Until my late husband and I went to Vienna to visit galleries, attend concerts and walk the Beethoven trail a few years ago I had never heard of Egon Schiele (1890-1918). He is, of course, huge in Vienna and everywhere we went we saw his work and learned more about him and we were, like many before us, stopped dead in our tracks by the visceral, raw sexuality and truth of his paintings and drawings. It was quite a learning curve.
So who were the women who inspired and modelled for him and enabled the creation of those extraordinary images? And “modelling” in this case almost always means highly explicit nudity. We’re a very long way from the modest robes of, say, the pre-Raphaelites. Enter Sophie Haydock’s 2022 novel The Flames which explores the interwoven stories of Schiele’s mistress/muse, Vally, his sister Gertrude, and Adele and Edith Harms. The latter was Frau Schiele until the couple died of Spanish Flu within days of each other in 1918.
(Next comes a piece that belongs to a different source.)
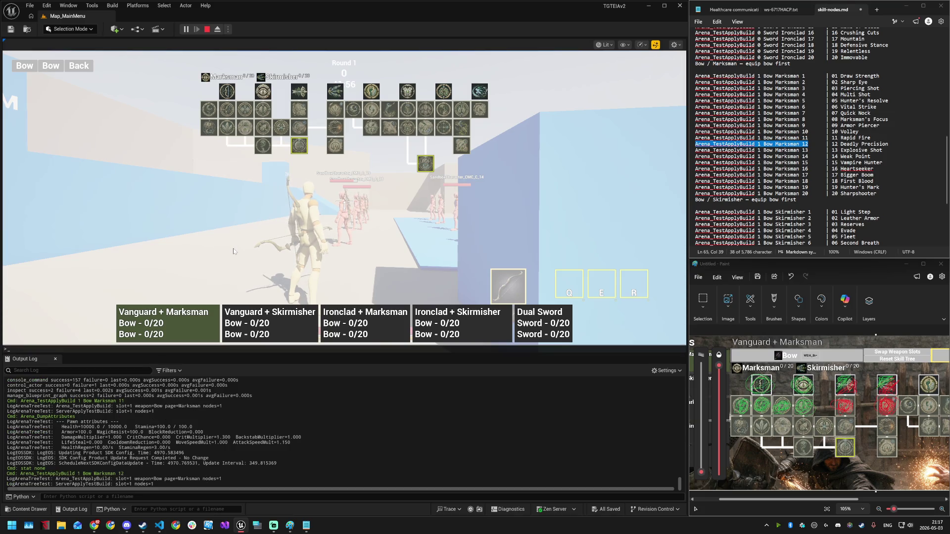
key(Up)
key(Up)
key(Return)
Haydock’s version of the Harms sisters is that Adele was passionately in love with Schiele and devastated by his marrying her sister. Anguish turned her spiteful and in the framing device we see her as an elderly woman at a 1960s Schiele exhibition trying to place her remorse. Haydock gives us an Edith who loves Egon dearly but is a reluctant model. He was, after all, often accused of pornography even as he got better known and more highly regarded. Adele, on the other hand, is only too glad to do anything Egon wants – within the novel, at least.
Walburga Neuzil, whose name Haydock abbreviates to Vally, had also modelled for Klimt, whose protégé Schiele was. As a couple they lived together for several years and she saw him through arrest for indecency and brief imprisonment. Haydock imagines that she has humble origins and that Schiele sees the marriage with Edith Harms as advantageous. Vally certainly isn’t prepared to let him have his cake and eat it and enlists as a nurse in the war where she doesn’t, sadly, last long.
And as for Gertrude, history suggests that there may have been incest – or incestuous inclinations – between her and her older brother. It is well documented that their father once found them in a locked room and that he destroyed some of Egon’s art. We also know that they ran away and spent a night in a hotel room. Whatever the truth of all this Haydock shows a close relationship which resulted in some graphic art. She eventually married a friend of her brother’s and bore a child.
Of course, as you read this novel you want to see the paintings and drawings, an astonishing number of which have survived. Schiele was only 28 when he died – younger even than Mozart and Schubert. What on earth might he have achieved, had he lived into middle and old age? Haydock includes small illustrations here and there in the novel and you can get a glimpse of many of them simply by Googling. But the novel will probably prompt you to book a trip to the Leopold Museum in Vienna. Cardinal and Nun (Caress), painted in 1912 is one of the most arresting paintings I’ve ever seen, despite the artist’s having toned it down for commercial reasons. Vally was the female model. The male figure is a self portrait.